TEXTE D'ÉTUDE:
====================

Retour au Kosovo : entre devoir de mémoire et besoin d’oubli

retour au kosovo couverture

scénario : Gani Jakupi
dessin : Jorge Gonzalez
édition : Dupuis
date de sortie : 3 octobre 2014
genre : Historique, documentaire

Pourquoi tant de haine ? La question est naïve, et pourtant récurrente. Gani Jakupi, un auteur et illustrateur d’origine kosovare, se l’est longuement posée, tout en assistant depuis l’Espagne aux troubles qui déchirèrent son pays natal durant la guerre d’indépendance. Durant cette période, la presse relatait chaque jour de nouveaux massacres et de nouvelles atrocités tandis que lui, impuissant, n’avait que ses yeux pour pleurer le sort des siens. C’est alors qu’il décida à utiliser l’écriture comme exutoire : « J’avais besoin d’écrire pour expulser de ma mémoire un vécu qui me tourmentait », explique-t-il.

====================

DONNÉES AFFICHÉES:
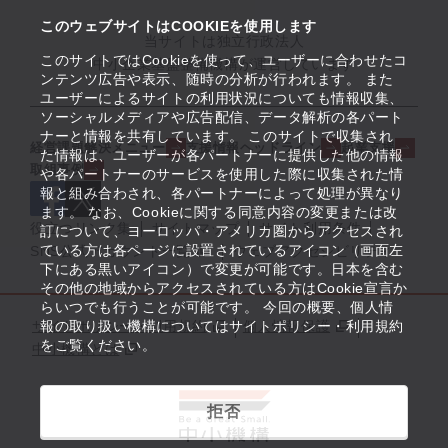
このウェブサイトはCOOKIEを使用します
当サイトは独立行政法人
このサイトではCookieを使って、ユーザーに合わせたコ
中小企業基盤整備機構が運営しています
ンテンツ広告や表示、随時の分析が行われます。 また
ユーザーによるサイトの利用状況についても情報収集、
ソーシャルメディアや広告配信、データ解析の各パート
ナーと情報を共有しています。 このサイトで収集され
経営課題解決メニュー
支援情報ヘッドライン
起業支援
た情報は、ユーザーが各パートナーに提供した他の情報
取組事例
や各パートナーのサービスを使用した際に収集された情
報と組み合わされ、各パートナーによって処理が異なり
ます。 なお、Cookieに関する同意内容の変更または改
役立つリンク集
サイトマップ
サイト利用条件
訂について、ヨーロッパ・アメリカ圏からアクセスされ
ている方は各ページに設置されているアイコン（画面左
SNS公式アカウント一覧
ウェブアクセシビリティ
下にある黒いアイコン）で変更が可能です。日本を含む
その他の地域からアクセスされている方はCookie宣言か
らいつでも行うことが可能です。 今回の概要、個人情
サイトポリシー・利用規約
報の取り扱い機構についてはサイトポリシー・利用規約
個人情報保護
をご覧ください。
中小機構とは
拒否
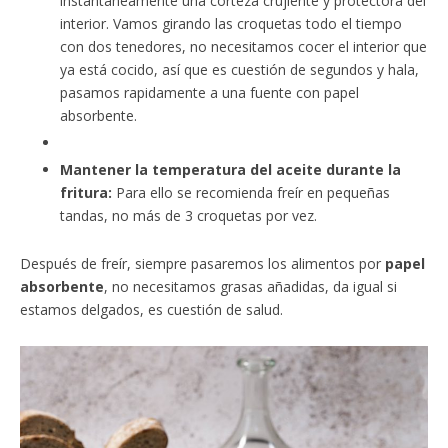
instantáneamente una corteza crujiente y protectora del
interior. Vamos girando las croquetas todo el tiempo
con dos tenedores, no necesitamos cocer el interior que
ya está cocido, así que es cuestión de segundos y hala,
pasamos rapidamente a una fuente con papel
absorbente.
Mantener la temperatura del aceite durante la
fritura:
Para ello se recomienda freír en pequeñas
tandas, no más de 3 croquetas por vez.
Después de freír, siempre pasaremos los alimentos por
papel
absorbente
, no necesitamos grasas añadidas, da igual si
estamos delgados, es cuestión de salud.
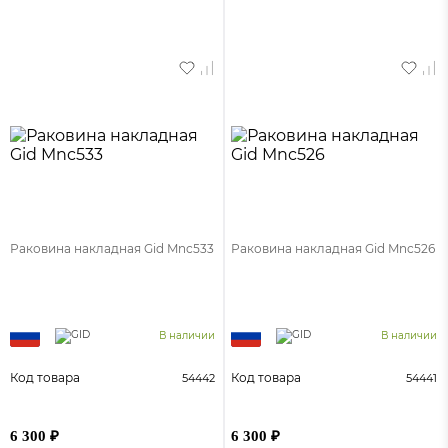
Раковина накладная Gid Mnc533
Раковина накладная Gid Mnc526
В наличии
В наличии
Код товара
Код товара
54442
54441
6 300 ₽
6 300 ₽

====================

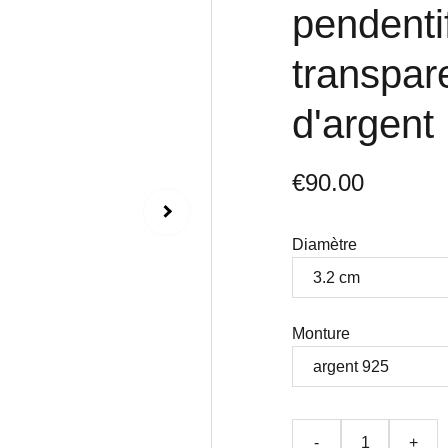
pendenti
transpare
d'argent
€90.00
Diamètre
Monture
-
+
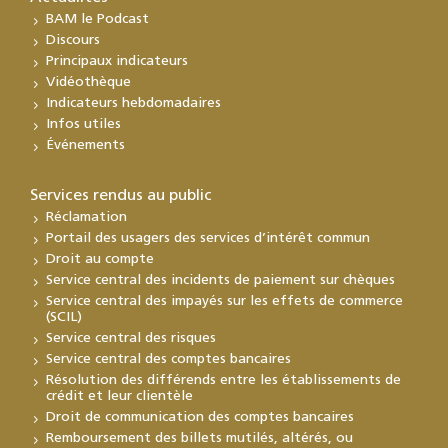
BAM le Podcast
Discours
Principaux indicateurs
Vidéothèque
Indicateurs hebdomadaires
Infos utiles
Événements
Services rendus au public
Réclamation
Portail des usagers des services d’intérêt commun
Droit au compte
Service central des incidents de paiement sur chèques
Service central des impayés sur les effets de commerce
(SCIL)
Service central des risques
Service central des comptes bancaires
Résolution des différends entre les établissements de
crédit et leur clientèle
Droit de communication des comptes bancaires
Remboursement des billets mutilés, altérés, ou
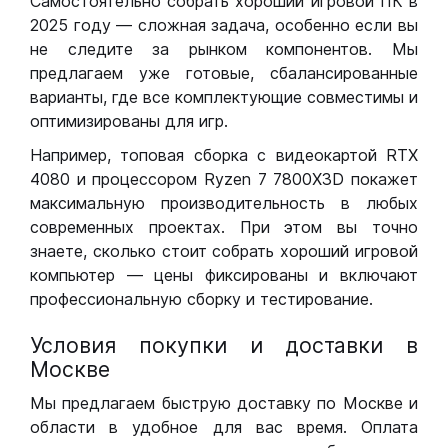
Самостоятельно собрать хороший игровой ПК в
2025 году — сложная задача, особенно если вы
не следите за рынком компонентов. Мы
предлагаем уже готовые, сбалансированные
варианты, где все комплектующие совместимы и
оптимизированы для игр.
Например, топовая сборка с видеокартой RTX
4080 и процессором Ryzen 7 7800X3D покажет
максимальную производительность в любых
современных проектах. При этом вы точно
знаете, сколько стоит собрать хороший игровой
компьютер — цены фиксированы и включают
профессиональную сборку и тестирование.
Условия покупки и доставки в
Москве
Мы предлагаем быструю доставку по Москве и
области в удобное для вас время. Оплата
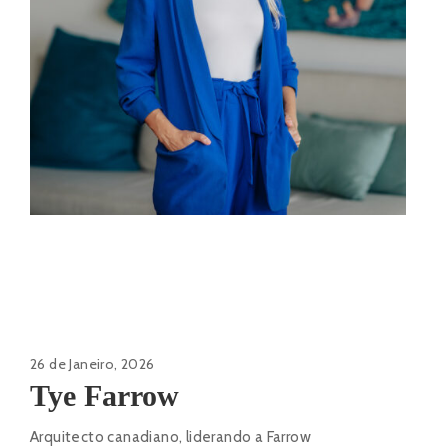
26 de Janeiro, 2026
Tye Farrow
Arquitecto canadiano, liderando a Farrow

====================

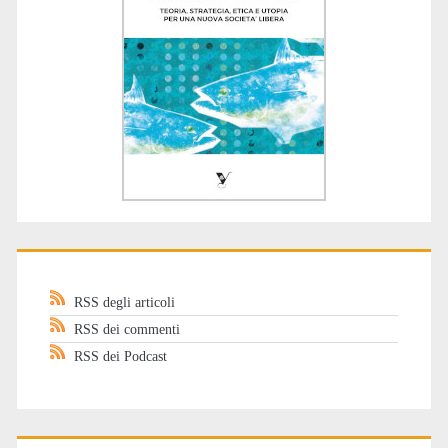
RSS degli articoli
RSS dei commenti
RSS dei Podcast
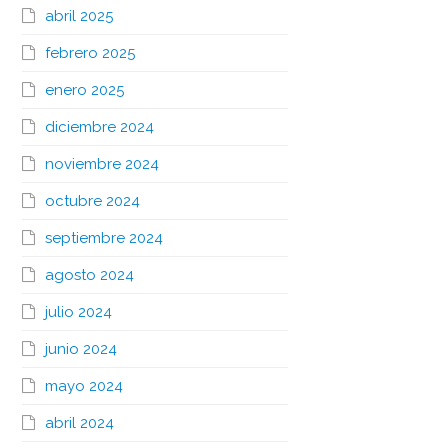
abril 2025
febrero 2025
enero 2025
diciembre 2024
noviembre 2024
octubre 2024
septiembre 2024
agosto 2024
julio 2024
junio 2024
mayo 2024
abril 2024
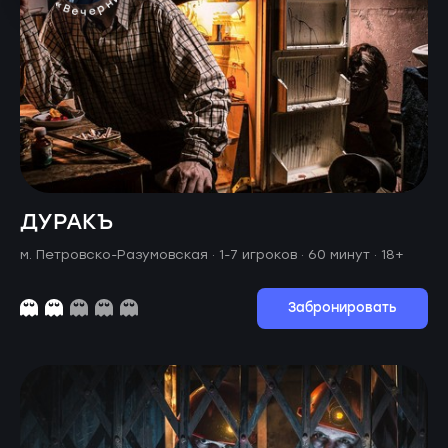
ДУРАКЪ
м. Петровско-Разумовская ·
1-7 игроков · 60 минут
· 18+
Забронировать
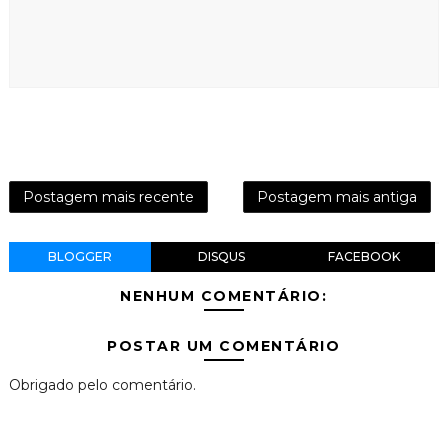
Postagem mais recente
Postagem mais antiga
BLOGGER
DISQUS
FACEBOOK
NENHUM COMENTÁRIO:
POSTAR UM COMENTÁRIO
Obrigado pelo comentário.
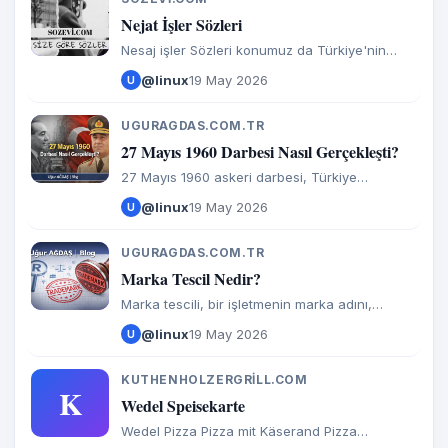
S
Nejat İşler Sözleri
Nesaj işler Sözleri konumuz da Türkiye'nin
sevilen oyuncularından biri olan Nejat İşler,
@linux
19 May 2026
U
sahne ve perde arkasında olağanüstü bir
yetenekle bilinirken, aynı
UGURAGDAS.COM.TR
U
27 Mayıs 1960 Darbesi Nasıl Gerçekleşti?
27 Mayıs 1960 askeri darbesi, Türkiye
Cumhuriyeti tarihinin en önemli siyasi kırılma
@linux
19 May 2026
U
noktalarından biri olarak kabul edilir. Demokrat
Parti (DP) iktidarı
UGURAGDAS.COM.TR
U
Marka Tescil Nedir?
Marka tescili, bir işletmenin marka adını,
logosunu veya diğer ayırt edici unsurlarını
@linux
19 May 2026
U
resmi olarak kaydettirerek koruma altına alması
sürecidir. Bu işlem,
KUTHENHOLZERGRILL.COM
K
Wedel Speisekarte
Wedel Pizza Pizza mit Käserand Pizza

====================

TÂCHE A:
Indiquez si chacune des affirmations suivantes est conforme au texte sur Retour au Kosovo, en répondant par oui ou par non et en citant les mots du texte qui tranchent. (i) Le dessin de l'album est signé Jorge Gonzalez. (ii) Gani Jakupi a suivi la guerre d'indépendance depuis la France. (iii) Gani Jakupi dit avoir écrit pour chasser de sa mémoire un vécu qui le tourmentait.
TÂCHE B:
D'après le texte sur Retour au Kosovo, quelle est la date de sortie de l'album ?

RÉPONSE FINALE A:
(i) Oui : « dessin : Jorge Gonzalez ».
(ii) Non : « tout en assistant depuis l’Espagne aux troubles qui déchirèrent son pays natal ».
(iii) Oui : « J’avais besoin d’écrire pour expulser de ma mémoire un vécu qui me tourmentait ».

RÉPONSE FINALE B:
Le 3 octobre 2014.